When the first biosimilar, Zarxio, was approved in the U.S. in 2015, stakeholders anxiously awaited to experience the significant cost savings that was highly anticipated from the “new” category of drugs. By 2017, just two years after its launch, Zarxio had crossed the inflection point of having majority market share for the filgrastim molecules, setting a strong tone for oncology supportive care agents. However, the second and third biosimilars approved (for infliximab) proved to have significantly different trajectories. Given the early differences in market dynamics between supportive care agents and disease modifying agents, there was uncertainty as to how oncology therapeutic biosimilars would perform in the U.S.1
Today, the oncology therapeutic biosimilars for bevacizumab, trastuzumab, and rituximab are realizing much faster market adoption compared to the infliximab biosimilars. By June 2020, the bevacizumab biosimilars combined represented approximately 40% market share for bevacizumab molecules, with Mvasi representing approximately 38% alone.1 Trastuzumab and rituximab biosimilars are not too far behind, both capturing over 20% of market share by June 2020.1 Additionally, supportive care pegfilgrastim biosimilars have also reached over 20% market share, representing relatively strong adoption despite the lack of an on-body device administration form.1
More importantly, cost savings benefits from biosimilars in oncology have also been realized by practices, patients, and the overall healthcare system. The entrance of biosimilars alone have impacted the net acquisition cost prices for reference biologics. For example, a recent study looking at CMS reimbursement rates for pegfilgrastim found that Medicare Part B reimbursement for the reference product went from increasing year after year, to stabilizing once the biosimilars entered the market.2 The market pressures created from biosimilars can help create cost savings opportunities without impacting outcomes. This is especially critical in an increasingly value based care world, where biosimilars serves as powerful tools for practices to drive costs savings and achieve success in innovative alternative payment models such as the Oncology Care Model.

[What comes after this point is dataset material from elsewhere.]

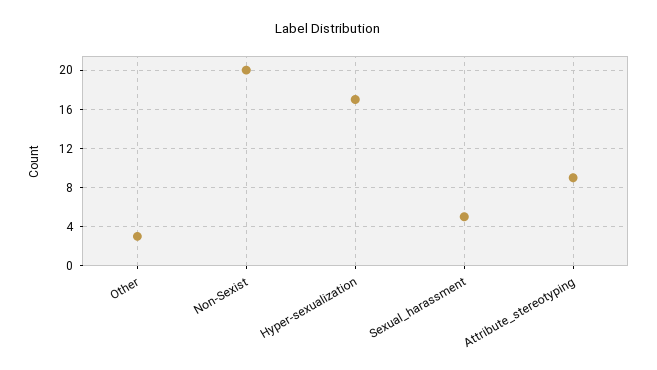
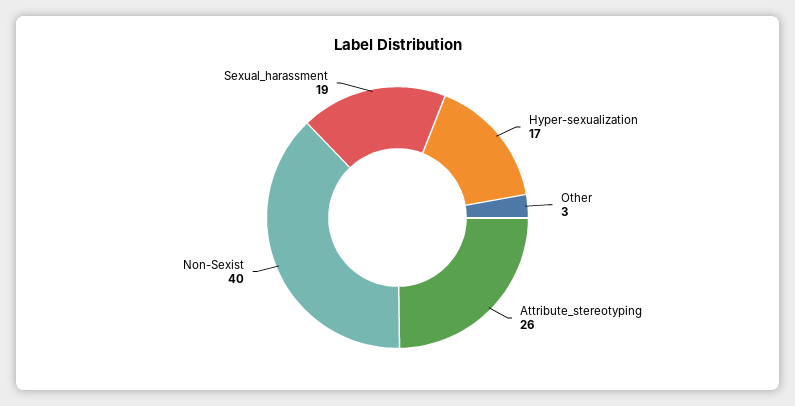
Non-Sexist: 20 -> 40
Sexual_harassment: 5 -> 19
Attribute_stereotyping: 9 -> 26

However, significant barriers to biosimilar adoption continue to persist, including financial, clinical, and operational considerations. The payer landscape continues to create challenges with enabling provider choice and streamlining product decisions, which create both inventory and workflow inefficiencies within practices. From a clinical standpoint, hesitancies remain with switching patients from reference biologics to biosimilars, and between biosimilars, due to the lack of published data for this scenario. Additionally, terms such as interchangeability and extrapolation continue to be identified as knowledge gaps amongst healthcare providers.3
As a result, a multi-faceted, multi-stakeholder educational approach remains critical to broader uptake of these cost-saving alternatives. For example, a deep understanding of the regulatory approval pathway and terms—such as extrapolation—will help provide greater clarity and confidence in the scientific rigor behind biosimilar approvals. It is important to note that despite it being only 5 years since the launch of the first biosimilar in the U.S., the EU has over 15 years of biosimilar experience, which has resulted in rich data supporting biosimilar utilization, including real world evidence (RWE) and clinical trials. In fact, earlier this year a systematic review comprised of 178 randomized controlled trials and RWE was published, looking at the efficacy, safety, and immunogenicity of switching between reference biologics and biosimilars. The review concluded that based on available switching data, switching from a reference biologic to a biosimilar is not associated with any major efficacy, safety, or immunogenicity issues.4
Physicians, administrators, pharmacists, nurses, patients, and payers are all critical stakeholders who will play a role in determining how quickly biosimilars are adopted in the U.S. Continued development of real world studies, as well peer-to-peer knowledge sharing, will further enable educational tools to be developed to aid in closing knowledge gaps and overcoming certain barriers to biosimilar adoption. With several more oncology biosimilars in the pipeline, these agents will continue to play a key role in lowering the overall costs associated with cancer care. While the U.S. experiences with biosimilars has thus far been slower than anticipated, signs indicate that we may soon see broader uptake – and along with it, increased treatment options for providers and lower costs for patients.
Authored by Sonia T. Oskouei, PharmD, BCMAS, DPLA, Vice President of Biosimilars at Cardinal Health.